**Exercise requirements:** Render the lines of the rows as a JSON list of strings, one per line, omitting blank lines. Begin at the first line of the rows and stop after the line that contains "(particulièrement pour les".

==== Listed entries

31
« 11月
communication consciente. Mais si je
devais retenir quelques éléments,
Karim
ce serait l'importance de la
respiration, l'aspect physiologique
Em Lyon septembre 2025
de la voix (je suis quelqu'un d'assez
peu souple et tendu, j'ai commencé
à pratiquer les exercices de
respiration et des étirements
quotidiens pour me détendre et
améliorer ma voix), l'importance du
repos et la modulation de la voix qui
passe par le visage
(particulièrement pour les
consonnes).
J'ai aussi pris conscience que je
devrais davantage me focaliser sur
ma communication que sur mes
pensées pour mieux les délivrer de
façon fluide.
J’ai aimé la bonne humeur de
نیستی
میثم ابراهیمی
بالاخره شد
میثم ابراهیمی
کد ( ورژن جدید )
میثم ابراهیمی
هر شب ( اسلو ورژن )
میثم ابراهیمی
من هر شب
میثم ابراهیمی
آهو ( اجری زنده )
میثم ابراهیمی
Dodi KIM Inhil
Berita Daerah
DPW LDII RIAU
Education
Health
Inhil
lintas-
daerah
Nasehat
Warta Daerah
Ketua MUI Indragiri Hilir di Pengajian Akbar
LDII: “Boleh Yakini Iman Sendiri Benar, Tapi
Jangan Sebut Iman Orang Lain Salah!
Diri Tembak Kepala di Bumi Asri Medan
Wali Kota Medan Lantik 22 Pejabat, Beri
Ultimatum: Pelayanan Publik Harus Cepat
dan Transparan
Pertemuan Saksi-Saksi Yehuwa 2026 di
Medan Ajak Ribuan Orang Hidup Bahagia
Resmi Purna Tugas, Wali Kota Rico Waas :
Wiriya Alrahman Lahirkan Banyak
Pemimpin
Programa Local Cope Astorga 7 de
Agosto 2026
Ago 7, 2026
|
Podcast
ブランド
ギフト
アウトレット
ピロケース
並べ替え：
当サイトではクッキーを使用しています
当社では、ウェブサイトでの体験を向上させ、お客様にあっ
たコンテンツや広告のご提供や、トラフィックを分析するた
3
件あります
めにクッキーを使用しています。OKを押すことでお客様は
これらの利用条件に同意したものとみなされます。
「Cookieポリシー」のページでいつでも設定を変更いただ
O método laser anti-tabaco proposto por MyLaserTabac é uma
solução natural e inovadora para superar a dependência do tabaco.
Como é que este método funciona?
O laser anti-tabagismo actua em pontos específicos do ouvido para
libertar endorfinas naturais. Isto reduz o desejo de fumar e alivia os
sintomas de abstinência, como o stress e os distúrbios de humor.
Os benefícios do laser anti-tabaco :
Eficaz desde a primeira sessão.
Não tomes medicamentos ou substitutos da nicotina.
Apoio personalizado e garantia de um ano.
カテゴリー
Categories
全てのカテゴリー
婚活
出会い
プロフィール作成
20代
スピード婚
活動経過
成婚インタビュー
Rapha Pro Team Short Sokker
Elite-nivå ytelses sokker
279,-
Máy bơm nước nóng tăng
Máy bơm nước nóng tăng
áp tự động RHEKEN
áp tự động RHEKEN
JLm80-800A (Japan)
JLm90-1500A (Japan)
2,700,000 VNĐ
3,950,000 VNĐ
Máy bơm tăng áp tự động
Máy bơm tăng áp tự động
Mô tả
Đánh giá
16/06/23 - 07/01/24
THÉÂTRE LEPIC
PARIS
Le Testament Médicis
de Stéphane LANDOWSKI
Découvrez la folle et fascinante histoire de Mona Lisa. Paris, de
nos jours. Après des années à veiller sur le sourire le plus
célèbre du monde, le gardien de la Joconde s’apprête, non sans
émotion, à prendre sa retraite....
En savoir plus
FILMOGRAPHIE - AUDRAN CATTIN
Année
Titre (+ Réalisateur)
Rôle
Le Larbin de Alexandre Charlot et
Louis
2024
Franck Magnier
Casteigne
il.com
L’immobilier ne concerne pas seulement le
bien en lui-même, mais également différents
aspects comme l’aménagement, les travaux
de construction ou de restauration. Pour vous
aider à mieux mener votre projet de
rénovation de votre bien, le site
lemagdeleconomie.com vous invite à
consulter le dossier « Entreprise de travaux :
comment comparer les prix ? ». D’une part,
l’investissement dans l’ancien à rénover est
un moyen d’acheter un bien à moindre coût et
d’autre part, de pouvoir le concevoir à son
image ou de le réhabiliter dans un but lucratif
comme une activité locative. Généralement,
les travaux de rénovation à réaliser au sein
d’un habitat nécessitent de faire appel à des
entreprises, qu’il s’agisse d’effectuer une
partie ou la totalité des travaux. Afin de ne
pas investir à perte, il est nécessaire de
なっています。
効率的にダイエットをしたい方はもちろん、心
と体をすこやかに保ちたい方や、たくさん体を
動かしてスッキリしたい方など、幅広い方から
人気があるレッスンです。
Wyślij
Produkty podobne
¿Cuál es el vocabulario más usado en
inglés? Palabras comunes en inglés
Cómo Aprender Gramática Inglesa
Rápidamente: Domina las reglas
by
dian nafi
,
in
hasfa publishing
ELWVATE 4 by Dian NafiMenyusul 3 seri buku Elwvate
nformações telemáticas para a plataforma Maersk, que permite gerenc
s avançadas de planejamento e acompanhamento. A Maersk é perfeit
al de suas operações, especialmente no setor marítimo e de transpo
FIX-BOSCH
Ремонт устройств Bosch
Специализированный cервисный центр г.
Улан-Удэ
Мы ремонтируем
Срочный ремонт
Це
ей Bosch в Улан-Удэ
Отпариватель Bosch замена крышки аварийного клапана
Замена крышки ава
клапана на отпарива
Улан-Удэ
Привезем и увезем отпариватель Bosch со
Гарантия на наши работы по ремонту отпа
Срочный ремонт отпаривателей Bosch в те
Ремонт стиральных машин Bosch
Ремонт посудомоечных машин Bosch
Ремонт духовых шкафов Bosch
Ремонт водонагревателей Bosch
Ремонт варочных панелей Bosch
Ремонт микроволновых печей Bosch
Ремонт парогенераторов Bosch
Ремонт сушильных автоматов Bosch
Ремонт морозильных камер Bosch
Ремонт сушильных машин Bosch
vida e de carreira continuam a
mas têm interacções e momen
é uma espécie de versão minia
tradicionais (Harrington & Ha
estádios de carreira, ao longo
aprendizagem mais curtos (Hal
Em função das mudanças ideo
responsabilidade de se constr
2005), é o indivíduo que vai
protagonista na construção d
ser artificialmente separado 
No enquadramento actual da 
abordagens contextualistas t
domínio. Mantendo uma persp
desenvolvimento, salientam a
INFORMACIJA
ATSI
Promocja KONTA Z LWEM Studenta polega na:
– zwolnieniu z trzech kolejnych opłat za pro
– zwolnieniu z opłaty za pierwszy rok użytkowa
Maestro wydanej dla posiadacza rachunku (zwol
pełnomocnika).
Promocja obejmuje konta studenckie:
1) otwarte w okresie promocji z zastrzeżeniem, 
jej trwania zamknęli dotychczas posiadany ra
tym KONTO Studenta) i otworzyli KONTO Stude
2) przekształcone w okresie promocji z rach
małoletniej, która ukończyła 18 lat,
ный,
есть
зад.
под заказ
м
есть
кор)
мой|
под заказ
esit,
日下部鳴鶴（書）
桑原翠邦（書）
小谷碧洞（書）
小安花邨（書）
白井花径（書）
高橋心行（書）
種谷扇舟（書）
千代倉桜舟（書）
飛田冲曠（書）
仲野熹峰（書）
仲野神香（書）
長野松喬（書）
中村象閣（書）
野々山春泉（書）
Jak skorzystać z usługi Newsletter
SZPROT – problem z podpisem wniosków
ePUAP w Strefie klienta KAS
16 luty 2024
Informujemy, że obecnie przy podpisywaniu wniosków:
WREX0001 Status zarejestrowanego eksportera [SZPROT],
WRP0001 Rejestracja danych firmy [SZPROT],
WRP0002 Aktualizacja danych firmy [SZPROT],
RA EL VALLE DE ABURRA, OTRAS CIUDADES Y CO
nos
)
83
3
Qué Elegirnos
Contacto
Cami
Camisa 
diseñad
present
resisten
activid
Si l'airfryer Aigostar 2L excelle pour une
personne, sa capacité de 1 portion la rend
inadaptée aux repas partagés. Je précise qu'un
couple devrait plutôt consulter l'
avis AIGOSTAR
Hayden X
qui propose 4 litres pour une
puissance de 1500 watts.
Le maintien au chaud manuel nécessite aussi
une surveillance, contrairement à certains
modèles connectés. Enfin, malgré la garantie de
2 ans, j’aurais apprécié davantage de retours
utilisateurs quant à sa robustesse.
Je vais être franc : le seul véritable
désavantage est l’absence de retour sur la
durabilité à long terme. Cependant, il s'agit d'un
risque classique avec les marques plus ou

========

**Written response:**
[
  "31",
  "« 11月",
  "communication consciente. Mais si je",
  "devais retenir quelques éléments,",
  "Karim",
  "ce serait l'importance de la",
  "respiration, l'aspect physiologique",
  "Em Lyon septembre 2025",
  "de la voix (je suis quelqu'un d'assez",
  "peu souple et tendu, j'ai commencé",
  "à pratiquer les exercices de",
  "respiration et des étirements",
  "quotidiens pour me détendre et",
  "améliorer ma voix), l'importance du",
  "repos et la modulation de la voix qui",
  "passe par le visage",
  "(particulièrement pour les"
]